Source post changes :

x = torch.tensor([[5.5, 3,3,4] , [1 , 2,3,4], [9 , 2,3,4]])
print(x)

y = torch.tensor([1,2,3])
print(y)

import torch.utils.data as data_utils

my_train = data_utils.TensorDataset(x, y)
my_train_loader = data_utils.DataLoader(my_train, batch_size=50, shuffle=True)

print(my_train)

print(my_train_loader)

import torch
import torch.nn as nn
import torchvision
import torchvision.transforms as transforms


# Device configuration
device = torch.device('cuda' if torch.cuda.is_available() else 'cpu')

# Hyper-parameters 
input_size = 2
hidden_size = 3
num_classes = 3
num_epochs = 5
batch_size = 1
learning_rate = 0.001

# MNIST dataset 
train_dataset = my_train

# Data loader
train_loader = my_train_loader

# Fully connected neural network with one hidden layer
class NeuralNet(nn.Module):
    def __init__(self, input_size, hidden_size, num_classes):
        super(NeuralNet, self).__init__()
        self.fc1 = nn.Linear(input_size, hidden_size) 
        self.relu = nn.ReLU()
        self.fc2 = nn.Linear(hidden_size, num_classes)  

    def forward(self, x):
        out = self.fc1(x)
        out = self.relu(out)
        out = self.fc2(out)
        return out

model = NeuralNet(input_size, hidden_size, num_classes).to(device)

# Loss and optimizer
criterion = nn.CrossEntropyLoss()
optimizer = torch.optim.Adam(model.parameters(), lr=learning_rate)  

# Train the model
total_step = len(train_loader)
for epoch in range(num_epochs):
    for i, (images, labels) in enumerate(train_loader):  
        # Move tensors to the configured device
        images = images.reshape(-1, 4).to(device)
        labels = labels.to(device)

        # Forward pass
        outputs = model(images)
        loss = criterion(outputs, labels)

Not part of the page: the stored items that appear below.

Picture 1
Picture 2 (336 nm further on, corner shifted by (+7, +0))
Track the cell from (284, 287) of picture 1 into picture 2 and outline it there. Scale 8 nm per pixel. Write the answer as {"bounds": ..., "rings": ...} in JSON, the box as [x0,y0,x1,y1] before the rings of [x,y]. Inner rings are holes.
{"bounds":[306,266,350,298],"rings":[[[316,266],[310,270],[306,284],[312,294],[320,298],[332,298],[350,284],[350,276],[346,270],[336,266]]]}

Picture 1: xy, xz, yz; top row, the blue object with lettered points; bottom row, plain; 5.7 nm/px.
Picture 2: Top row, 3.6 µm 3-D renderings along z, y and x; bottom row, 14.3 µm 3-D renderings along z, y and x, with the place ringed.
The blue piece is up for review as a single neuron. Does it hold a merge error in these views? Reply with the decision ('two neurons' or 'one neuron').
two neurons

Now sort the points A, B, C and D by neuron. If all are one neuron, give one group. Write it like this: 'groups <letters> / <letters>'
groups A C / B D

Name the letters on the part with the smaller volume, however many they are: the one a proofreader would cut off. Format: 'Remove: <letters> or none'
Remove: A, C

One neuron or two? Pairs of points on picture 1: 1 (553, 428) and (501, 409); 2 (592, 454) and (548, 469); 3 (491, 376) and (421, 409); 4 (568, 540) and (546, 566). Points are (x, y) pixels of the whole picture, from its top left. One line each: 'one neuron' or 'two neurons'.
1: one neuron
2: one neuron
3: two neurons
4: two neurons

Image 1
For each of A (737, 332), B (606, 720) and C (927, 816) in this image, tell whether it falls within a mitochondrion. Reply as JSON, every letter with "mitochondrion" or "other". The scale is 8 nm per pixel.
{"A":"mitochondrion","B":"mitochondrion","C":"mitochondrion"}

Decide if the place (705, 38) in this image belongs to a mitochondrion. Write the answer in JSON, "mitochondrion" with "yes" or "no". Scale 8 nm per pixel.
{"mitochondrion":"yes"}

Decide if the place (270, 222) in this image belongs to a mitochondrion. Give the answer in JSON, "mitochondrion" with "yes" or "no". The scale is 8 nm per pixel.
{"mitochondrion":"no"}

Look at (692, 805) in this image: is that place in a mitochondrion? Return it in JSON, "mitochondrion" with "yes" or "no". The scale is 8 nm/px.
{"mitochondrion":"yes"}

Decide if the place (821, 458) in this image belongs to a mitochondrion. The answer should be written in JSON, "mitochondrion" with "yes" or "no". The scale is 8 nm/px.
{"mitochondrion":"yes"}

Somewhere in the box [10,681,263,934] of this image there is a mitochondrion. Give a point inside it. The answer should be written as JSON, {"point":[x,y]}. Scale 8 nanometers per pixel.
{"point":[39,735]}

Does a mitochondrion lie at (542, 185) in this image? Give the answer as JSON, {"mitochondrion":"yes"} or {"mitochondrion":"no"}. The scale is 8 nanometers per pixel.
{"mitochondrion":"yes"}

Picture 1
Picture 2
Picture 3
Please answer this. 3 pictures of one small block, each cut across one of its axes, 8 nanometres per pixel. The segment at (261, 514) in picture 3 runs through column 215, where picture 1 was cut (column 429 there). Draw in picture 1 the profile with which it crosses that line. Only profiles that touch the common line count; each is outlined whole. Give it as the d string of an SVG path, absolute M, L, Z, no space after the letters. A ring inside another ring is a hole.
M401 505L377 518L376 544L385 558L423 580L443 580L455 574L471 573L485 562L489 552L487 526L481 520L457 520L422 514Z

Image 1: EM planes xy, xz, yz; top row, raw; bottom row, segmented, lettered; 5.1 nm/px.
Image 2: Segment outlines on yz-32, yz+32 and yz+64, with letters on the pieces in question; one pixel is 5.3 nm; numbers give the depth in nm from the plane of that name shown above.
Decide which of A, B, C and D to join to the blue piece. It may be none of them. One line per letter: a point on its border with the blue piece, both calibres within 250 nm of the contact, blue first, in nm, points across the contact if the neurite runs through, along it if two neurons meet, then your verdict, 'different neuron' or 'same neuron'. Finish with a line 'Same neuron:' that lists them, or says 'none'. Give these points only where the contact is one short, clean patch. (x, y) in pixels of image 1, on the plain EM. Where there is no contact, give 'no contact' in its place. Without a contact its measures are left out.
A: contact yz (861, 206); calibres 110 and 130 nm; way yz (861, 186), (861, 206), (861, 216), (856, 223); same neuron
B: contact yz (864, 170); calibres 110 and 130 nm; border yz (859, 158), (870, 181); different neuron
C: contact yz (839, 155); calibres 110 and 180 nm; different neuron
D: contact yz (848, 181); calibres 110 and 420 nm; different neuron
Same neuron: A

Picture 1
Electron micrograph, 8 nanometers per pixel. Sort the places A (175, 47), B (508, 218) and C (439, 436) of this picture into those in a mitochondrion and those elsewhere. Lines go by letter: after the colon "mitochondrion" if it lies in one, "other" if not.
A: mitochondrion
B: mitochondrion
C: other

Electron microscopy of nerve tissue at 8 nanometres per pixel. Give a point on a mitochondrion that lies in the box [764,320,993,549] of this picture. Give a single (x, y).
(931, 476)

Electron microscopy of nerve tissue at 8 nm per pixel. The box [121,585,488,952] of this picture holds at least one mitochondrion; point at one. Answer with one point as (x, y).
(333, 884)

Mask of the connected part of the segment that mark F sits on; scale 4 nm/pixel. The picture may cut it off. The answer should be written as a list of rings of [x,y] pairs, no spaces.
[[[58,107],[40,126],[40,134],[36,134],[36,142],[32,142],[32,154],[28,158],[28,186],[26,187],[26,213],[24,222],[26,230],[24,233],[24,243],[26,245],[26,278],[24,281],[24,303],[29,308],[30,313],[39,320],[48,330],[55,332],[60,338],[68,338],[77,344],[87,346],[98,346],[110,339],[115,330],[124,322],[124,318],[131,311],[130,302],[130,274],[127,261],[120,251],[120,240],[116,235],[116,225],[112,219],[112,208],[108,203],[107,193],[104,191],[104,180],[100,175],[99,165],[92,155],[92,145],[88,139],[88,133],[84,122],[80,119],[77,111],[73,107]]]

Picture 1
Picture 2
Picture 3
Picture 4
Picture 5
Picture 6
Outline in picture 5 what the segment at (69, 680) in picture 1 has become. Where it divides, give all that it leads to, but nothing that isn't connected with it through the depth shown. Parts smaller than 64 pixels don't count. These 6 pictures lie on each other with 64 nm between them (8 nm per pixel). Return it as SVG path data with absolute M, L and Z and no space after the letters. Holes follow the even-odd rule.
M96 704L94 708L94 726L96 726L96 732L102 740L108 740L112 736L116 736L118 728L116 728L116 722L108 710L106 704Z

        # Backward and optimize
        optimizer.zero_grad()
        loss.backward()
        optimizer.step()

        if (i+1) % 100 == 0:
            print ('Epoch [{}/{}], Step [{}/{}], Loss: {:.4f}' 
                   .format(epoch+1, num_epochs, i+1, total_step, loss.item()))

# Test the model
# In test phase, we don't need to compute gradients (for memory efficiency)
with torch.no_grad():
    correct = 0
    total = 0
    for images, labels in test_loader:
        images = images.reshape(-1, 4).to(device)
        labels = labels.to(device)
        outputs = model(images)
        _, predicted = torch.max(outputs.data, 1)
        total += labels.size(0)
        correct += (predicted == labels).sum().item()

    print('Accuracy of the network on the 10000 test images: {} %'.format(100 * correct / total))

# Save the model checkpoint
torch.save(model.state_dict(), 'model.ckpt')
1

1 Answers

2
votes

You need to change input_size to 4 (2*2), and not 2 as your modified code currently shows.
If you compare it to the original MNIST example, you'll see that input_size is set to 784 (28*28) and not just to 28.